Why, then, do we find it so often so hard to forgive? In part, I think it may be because we still have this horribly over inflated sense of self. It’s a sin, I tell you! What they’ve done to me is a sin! The way that place ripped me off is sinful! Well, maybe so, but not as regards you. As for you, it is merely offensive. But, we are expected to forgive such offense – against anyone, if we would expect our own failings to be forgiven by God and if we would have any reason to suppose He wants to listen to us.
Forgiveness of sins, Zhodiates notes, is neither expected of us, nor is it our prerogative. God alone can forgive sins, because sins are against Him alone. Our task, our daily, every moment task, is to forgive such debts and offenses as might actually be on our accounts. What has been said to us or about us, what wrong has been done to us, or at least we perceive it as such: these are matters between mortals, and our clear instruction is to forgive as we would wish to be forgiven. If there is a sin component involved, that is against God and forgiveness is His call, not yours. You can hold that grudge however long you like, but if He has forgiven the sin, the sin is forgiven. Done.

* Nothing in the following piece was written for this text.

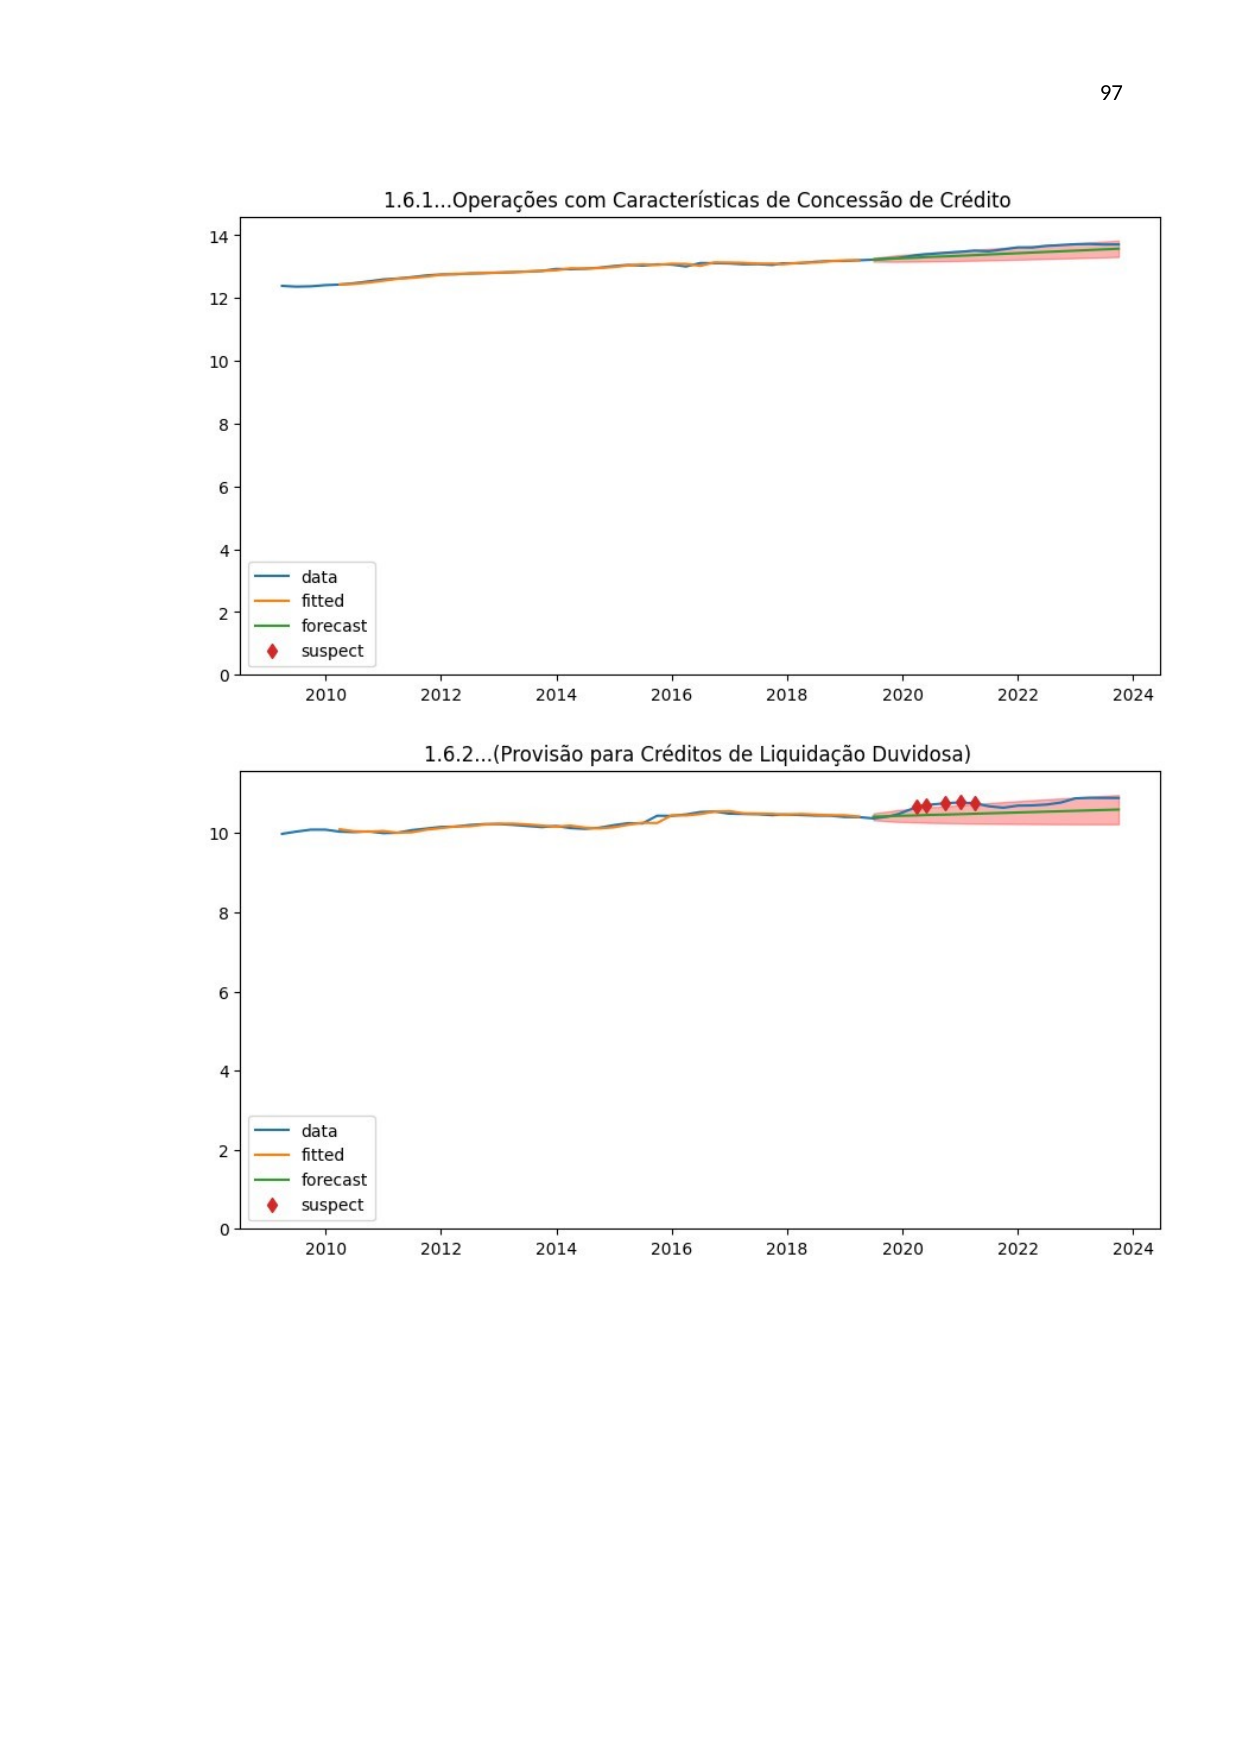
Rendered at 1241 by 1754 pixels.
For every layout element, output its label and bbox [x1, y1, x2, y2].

picture [196, 733, 1172, 1269]
picture [196, 179, 1172, 715]
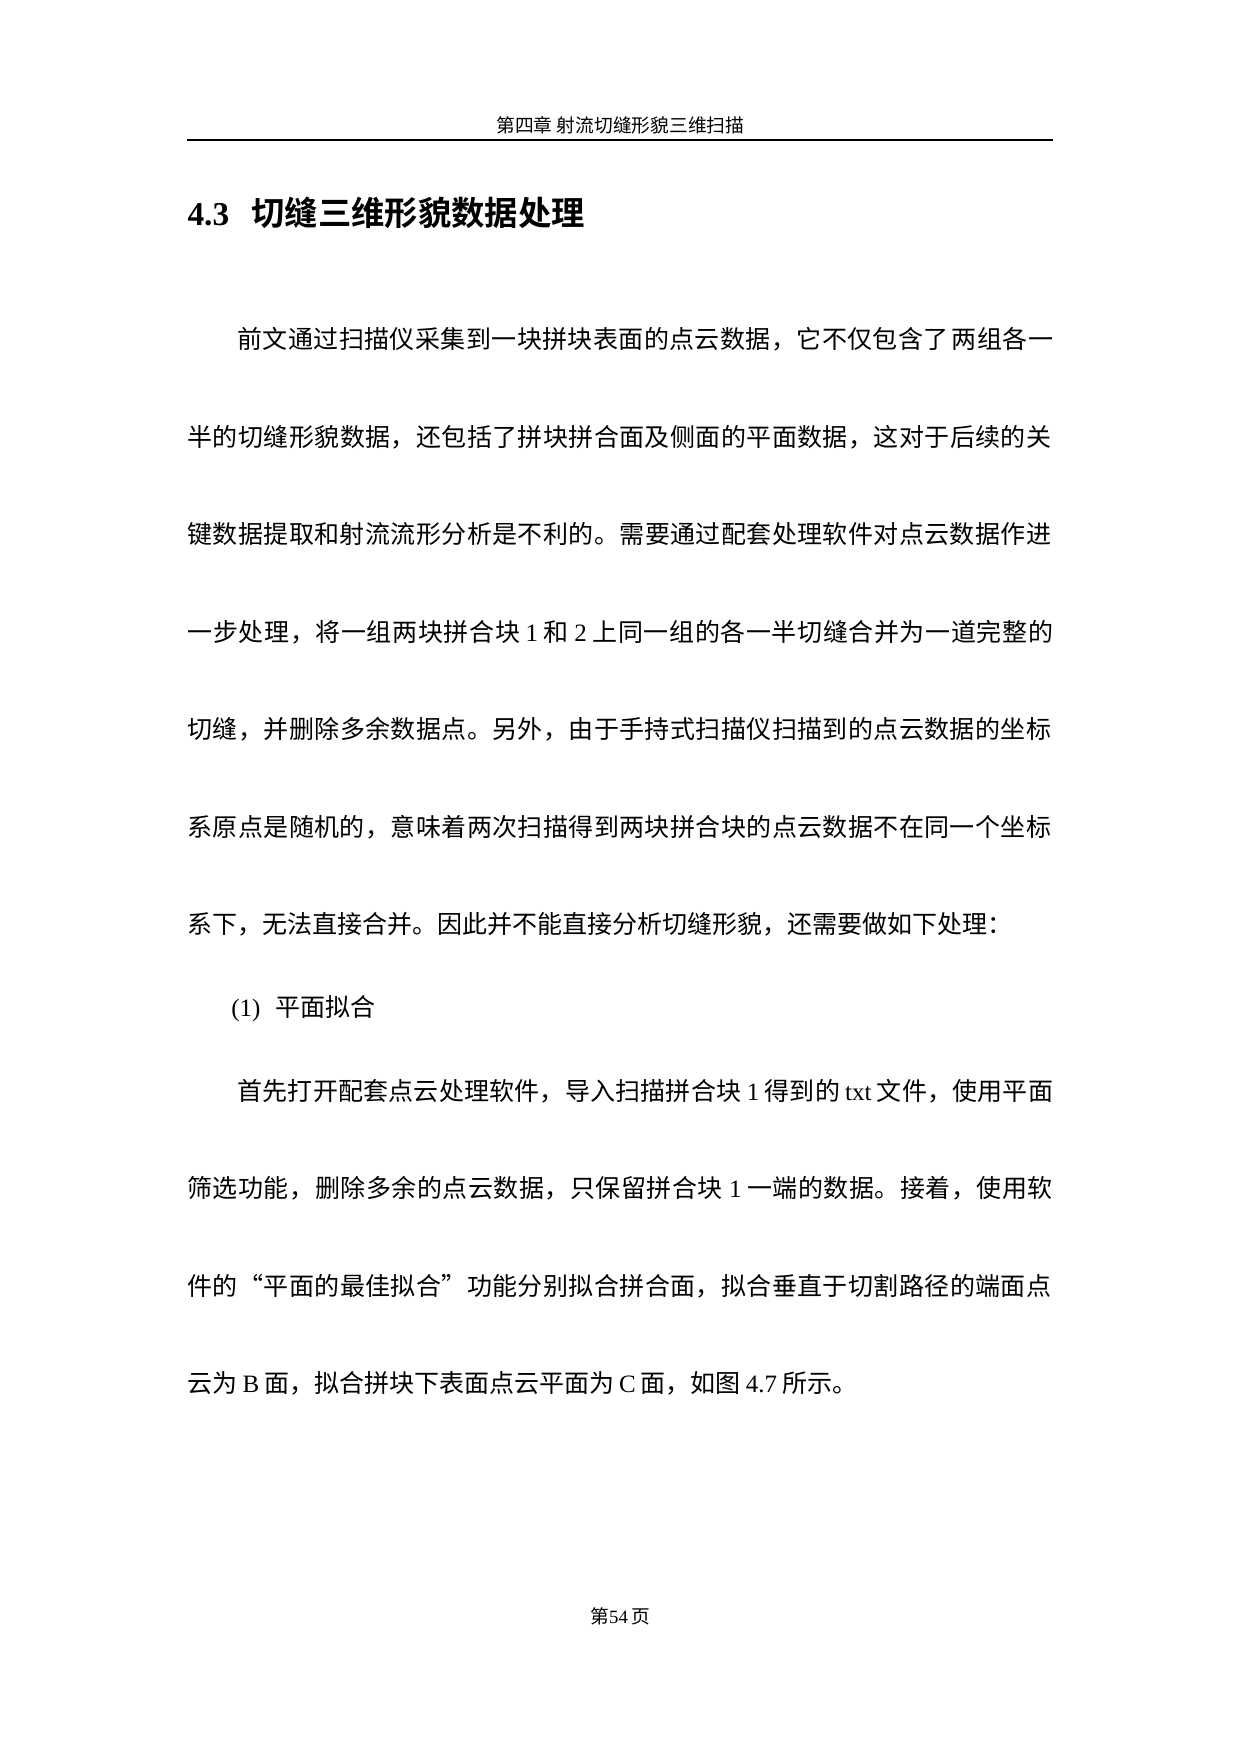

That said, I believe there is a certain delegated authority set in the hands of those working in God’s purpose. He may indeed invest His servants not with the power to forgive directly, but with the mission of declaring that forgiveness to those whom God has forgiven. Again, though, the power is not with the servant but with the Master. As with prayer, so with forgiveness.
This really is the main point that MUST be taken away from the passages I have been soaking in here. The power lies with God, not His servants. How much the disciples understood this as Jesus delivered the message I don’t know. I really do think they probably had that moment of thinking, “ooh, the power!” when told that their belief, let alone their prayer, could achieve this sort of stuff. But, therein lies the reason for the cautions and corrections. I am willing to suppose that Jesus, as He spoke these things, spoke them with a tone and a visage that made clear that this wasn’t intended to provoke a hunger for power, but to serve as a caution as to the power that was there, and to limit any urge to try and play games with faith and prayer. It’s not about ginning up signs and wonders. It’s about pursuing God’s purpose. Anything else is vanity and wind. If the disciples didn’t get it at the time, rest assured, they figured it out in short order. May we do likewise!